Because platforms present an opportunity for people to continuously figure out how they want to configure them, the exact use of TikTok is always shifting—and it can be many different things at the same time. What’s happening with a situation like West Elm Caleb is seemingly people using the platform to share with a microgroup (women in New York City who may have or may eventually date Caleb) and provide information like they would on other more intimate social networking sites, like Facebook. They aren’t making music-backed tracks with special effects like the TikToks evaluated by Kuzrock in his cinematic study. They’re making front-facing, confessional, and intimate videos.

But the introduced topic—West Elm Caleb—still becomes the subject of imaginative play. That part of TikTok still enters the chat. While Kuzrock’s study excluded front-facing confessionals, TikToks in this format still become cinematic by nature of the platform and how it encourages users. These videos are performance, too—only with higher stakes.

This is not to say TikToks should be confined to lip syncs but to acknowledge that, as one of the first posters of West Elm Caleb put it, “if you leave it up to the TikTok gods” you are actively participating in a system that supports mass participation and interpretation. The intimacy groomed through phrases like “it’s story time,” “bestie,” and “let’s get into it” is false.
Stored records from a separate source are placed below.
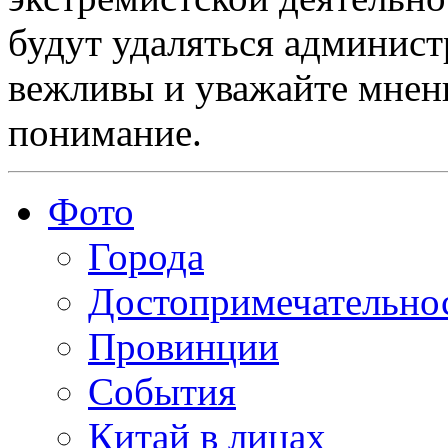
будут удаляться админист
вежливы и уважайте мнени
понимание.
Фото
Города
Достопримечательно
Провинции
События
Китай в лицах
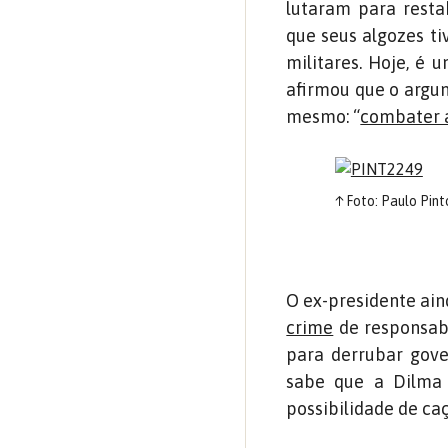
lutaram para rest
que seus algozes t
militares. Hoje, é 
afirmou que o argu
mesmo: “
combater 
↑
Foto: Paulo Pin
O ex-presidente ai
crime
de responsabi
para derrubar gove
sabe que a Dilma
possibilidade de caç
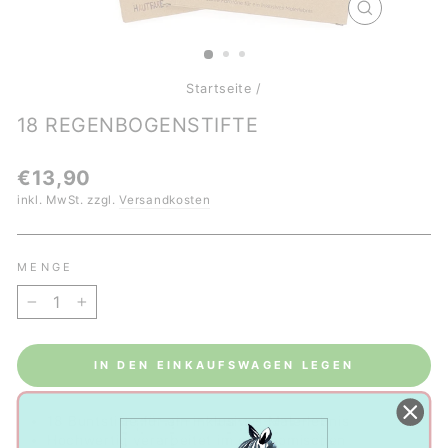
SCHLIESSE
ESC)
Startseite
/
18 REGENBOGENSTIFTE
Normaler
€13,90
Preis
inkl. MwSt. zzgl.
Versandkosten
MENGE
−
+
IN DEN EINKAUFSWAGEN LEGEN
18 Buntstifte für ein inklusives Malerlebnis
Hochwertig verarbeitet im ergonomischen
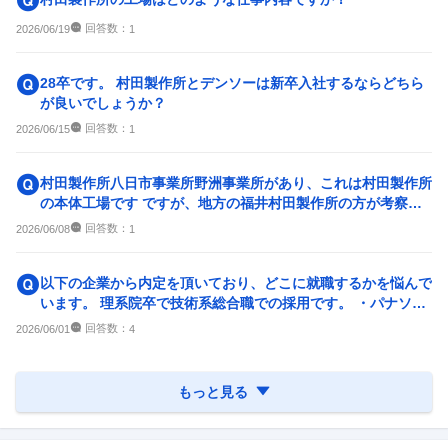
回答数：
2026/06/19
1
28卒です。 村田製作所とデンソーは新卒入社するならどちら
が良いでしょうか？
回答数：
2026/06/15
1
村田製作所八日市事業所野洲事業所があり、これは村田製作所
の本体工場です ですが、地方の福井村田製作所の方が考察。
ライオンプレートの交代...
回答数：
2026/06/08
1
以下の企業から内定を頂いており、どこに就職するかを悩んで
います。 理系院卒で技術系総合職での採用です。 ・パナソニ
ックエレクトリックワ...
回答数：
2026/06/01
4
もっと見る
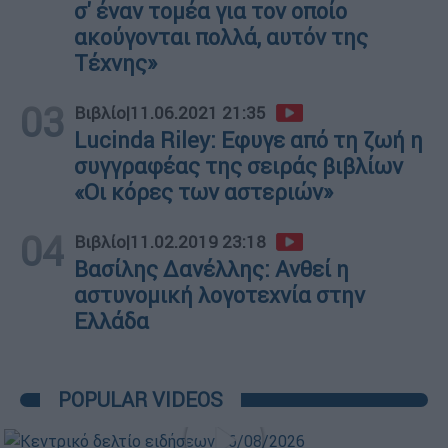
σ' έναν τομέα για τον οποίο
ακούγονται πολλά, αυτόν της
Τέχνης»
03
Βιβλίο
|
11.06.2021 21:35
Lucinda Riley: Eφυγε από τη ζωή η
συγγραφέας της σειράς βιβλίων
«Οι κόρες των αστεριών»
04
Βιβλίο
|
11.02.2019 23:18
Βασίλης Δανέλλης: Ανθεί η
αστυνομική λογοτεχνία στην
Ελλάδα
POPULAR VIDEOS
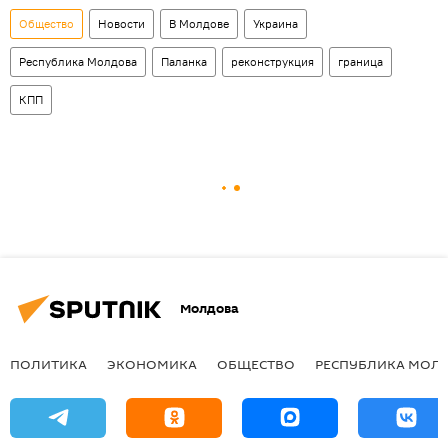
Общество
Новости
В Молдове
Украина
Республика Молдова
Паланка
реконструкция
граница
КПП
Молдова
ПОЛИТИКА
ЭКОНОМИКА
ОБЩЕСТВО
РЕСПУБЛИКА МОЛ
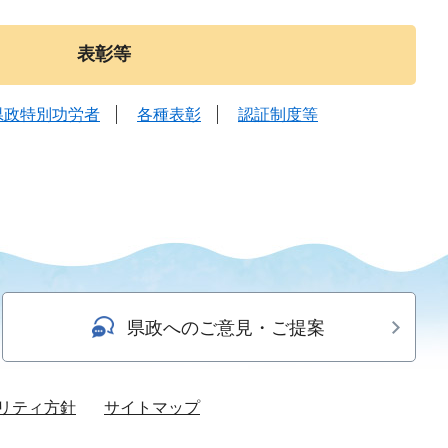
表彰等
県政特別功労者
各種表彰
認証制度等
県政へのご意見・ご提案
リティ方針
サイトマップ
You’re providing material for a remix, even if that material is the personal details of your, or another’s, life. If you post, there’s the possibility—even inevitably—of mass participation.

This can be really fun, and it can also damage an individual. There’s a saying that every day there is one main character on the internet. The goal is to not become this person. Before he was West Elm Caleb this person was Caleb, someone who was seemingly a dick when it came to dating, but also whose photo is now spread without his consent and whose workplace is now barraged by mentions of the whole debacle. In the digital sandbox, you play—playing with the material, playing detective, playing the Paul Revere of the New York dating scene.

On Thursday, an ex of West Elm Caleb posted her own TikTok, criticizing how far people are taking the situation and saying “you need to remember that there are actually human beings behind your screen.” But TikTok is designed to capitalize on your attention, to entertain. This means transforming the real to the unreal at the pace the crowd demands and turning the private into performance.